I'm a doctor too, and that statement makes no scientific sense whatsoever.

Yet that doctor said he is taking it and the following doctor stated that it has strong antiviral properties. I'm not a doctor or have any medical training obviously but that's what they said.

Is there a massive between SARS coronavirus and this coronavirus?

From what I read there is research that states it is a potent inhibitor of sars coronoavirus, would that be why they went to it as a cure this time?

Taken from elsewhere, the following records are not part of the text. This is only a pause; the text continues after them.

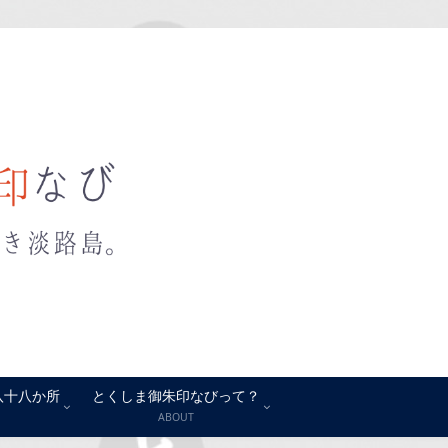
八十八か所
とくしま御朱印なびって？
ABOUT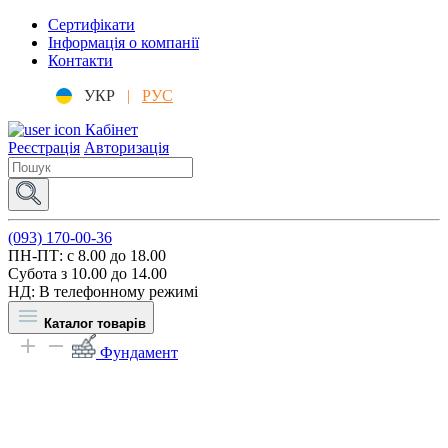
Сертифікати
Інформація о компанії
Контакти
УКР
|
РУС
Кабінет
Реєстрація
Авторизація
(093) 170-00-36
ПН-ПТ: c 8.00 до 18.00
Субота з 10.00 до 14.00
НД: В телефонному режимі
Каталог товарів
Фундамент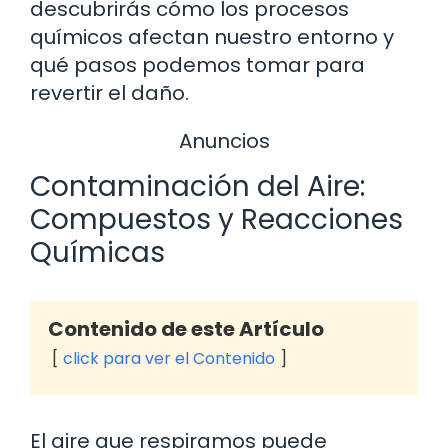
descubrirás cómo los procesos
químicos afectan nuestro entorno y
qué pasos podemos tomar para
revertir el daño.
Anuncios
Contaminación del Aire:
Compuestos y Reacciones
Químicas
Contenido de este Artículo
click para ver el Contenido
El aire que respiramos puede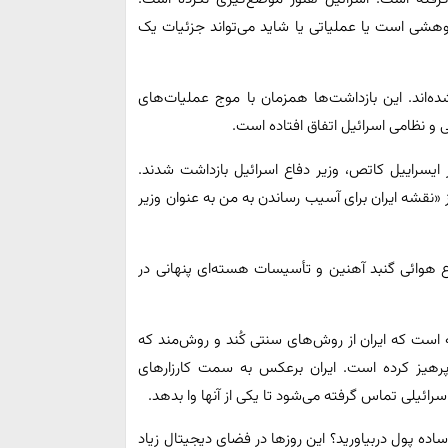
ژوهشی است یا عملیاتی یا شاید می‌تواند جزئیات یک
ده‌اند. این بازداشت‌ها همزمان با موج عملیات‌های
 و نظامی اسرائیل اتفاق افتاده ‌است.
ایسراییل کاتص، وزیر دفاع اسرائیل بازداشت شدند.
 «نقشه ایران برای آسیب رساندن به من به عنوان وزیر
ع هوائی گنبد آهنین و تأسیسات هسته‌ای پنهانی در
 ‌است که ایران از روش‌های سنتی کُند و روش‌مند که
رهیز کرده ‌است. ایران بر‌عکس به سمت کارزارهای
رائیلی تماس گرفته‌ می‌شود تا یکی از آنها وا بدهد.
 ساده پول دربیاورید؟ این روزها در فضای دیجیتال زیاد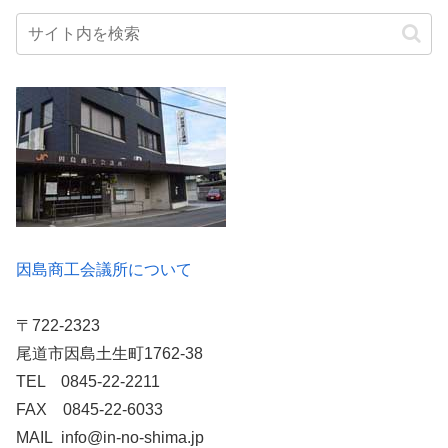
因島商工会議所について
〒722-2323
尾道市因島土生町1762-38
TEL 0845-22-2211
FAX 0845-22-6033
MAIL info@in-no-shima.jp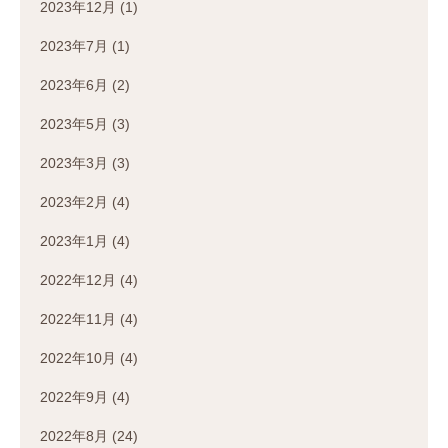
2023年12月
(1)
2023年7月
(1)
2023年6月
(2)
2023年5月
(3)
2023年3月
(3)
2023年2月
(4)
2023年1月
(4)
2022年12月
(4)
2022年11月
(4)
2022年10月
(4)
2022年9月
(4)
2022年8月
(24)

https://virologyj.biomedcentral.com/articles/10.1186/1743-422X-2-69

(this is form 2005 for sars)

Quote:
Background

Severe acute respiratory syndrome (SARS) is caused by a newly discovered coronavirus (SARS-CoV). No effective prophylactic or post-exposure therapy is currently available.
Results

We report, however, that chloroquine has strong antiviral effects on SARS-CoV infection of primate cells. These inhibitory effects are observed when the cells are treated with the drug either before or after exposure to the virus, suggesting both prophylactic and therapeutic advantage. In addition to the well-known functions of chloroquine such as elevations of endosomal pH, the drug appears to interfere with terminal glycosylation of the cellular receptor, angiotensin-converting enzyme 2. This may negatively influence the virus-receptor binding and abrogate the infection, with further ramifications by the elevation of vesicular pH, resulting in the inhibition of infection and spread of SARS CoV at clinically admissible concentrations.
Conclusion

Chloroquine is effective in preventing the spread of SARS CoV in cell culture. Favorable inhibition of virus spread was observed when the cells were either treated with chloroquine prior to or after SARS CoV infection. In addition, the indirect immunofluorescence assay described herein represents a simple and rapid method for screening SARS-CoV antiviral compounds.
First of all, i want to say that I appreciate your enthusiasm. I had read that study before, and a colleague of mine even brought it up during one of the multidisciplinary meetings we had about COVID-19 in my hospital. Long story short, that's an "in vitro" model, meaning it works on the cells cultivated on a petri dish. We have no guarantee that's how it works in the human body (in vivo), mostly because almost every compound you take (orally or not) gets processed/modified by your liver to a certain extent. There are also other factors that play a role, like bioavailability and how well a drug can reach and stay in the organs you want it to go.
Right now, the general consensus is that, speaking about COVID-19, HCQ is proving effective for its immunomodulatory properties (decrease of the interleukin cascade, TNF-alpha expression and so on) rather than its (dubious) antiviral properties. Keep in mind, HCQ is not even our best drug in fighting severe cases of COVID-19, as it's unclear if it helps when the disease has progressed to respiratory failure. In those cases we tend to use Tocilizumab, which is an immunomodulatory drug, in a single administration.
The role of inflammation in COVID-19 pathogenesis and progression is becoming very clear over time, even when looking at its epidemiology: women and children (weaker immune system compared to adult males) usually get less severe forms, as well as younger non-obese subjects (body fat produces several interleukines, among all IL-6; while inflammation indexes usually rise with the age, mostly due to chronic damage to cells' DNA by oxygen radicals, which makes them release pro-apoptotic signaling and flags them to white cells).